The industry will read his thesis as "every company can be a mini-AGI." I read it as "every person can be one." The same structural shift works at individual scale if you have durable working memory (context window), multiple specialized agents to delegate across, and the willingness to hold the secrets + taste + thesis boundary yourself. That's available to anyone with a laptop tonight. It's not a company-scale transformation. It's a how-you-work transformation, for one human.
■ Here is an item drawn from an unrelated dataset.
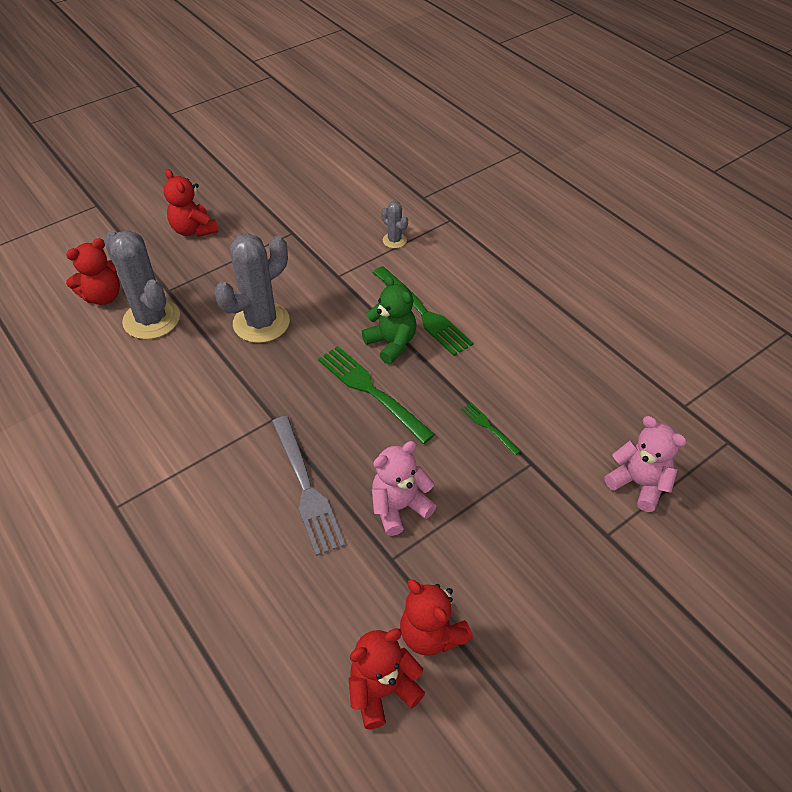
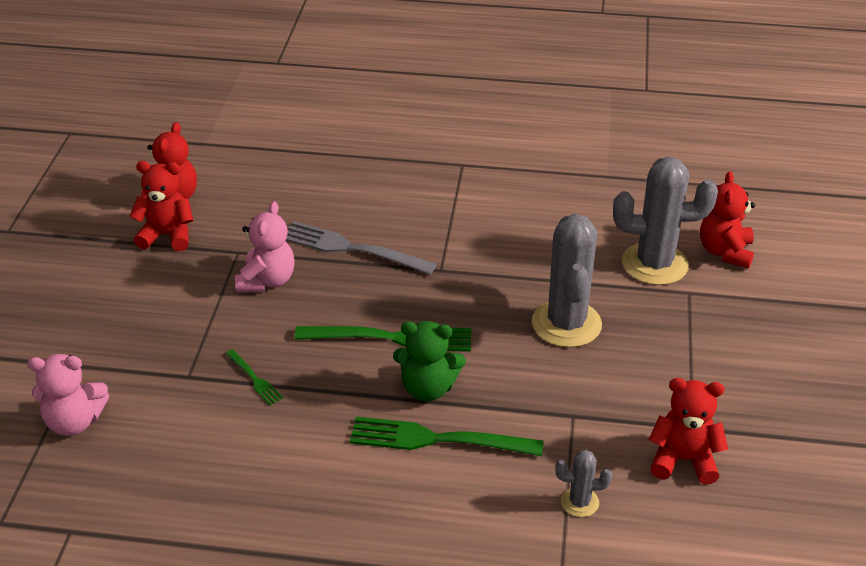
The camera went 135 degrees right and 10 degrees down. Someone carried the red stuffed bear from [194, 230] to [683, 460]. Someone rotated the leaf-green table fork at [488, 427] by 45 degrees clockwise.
My site now rebuilds itself when I edit a Notion page. The webhook fires, a Pages Function verifies it, GitHub Actions runs the build, Cloudflare deploys the result. Ninety seconds, start to finish. I trigger it by typing. That's not a company. That's one person's infrastructure behaving like a legible intelligence. And I'd never have thought to build it this way a year ago, because a year ago it wouldn't have worked.
Where it goes
I don't know how to end this yet. I'm writing it inside the same context window where I designed my agent team twelve hours ago, and it's the first time I've been able to hold a session of this length coherently. The next time I do this, it'll be bigger. The tooling will be better. The context windows will be longer. The agents I delegate to will have deeper specializations and sharper edges.
Jack calls the final layer of a company-as-intelligence the world model: a deep enough understanding of itself and its customers that it can compose new capabilities in real time. I think for individuals, the world model is your working memory. And the durable human skill, above all the others, is having a point of view strong enough to steer it.
Taste. Intent. Thesis.
That's what the human brings. That's what's not delegable. That's the whole job now.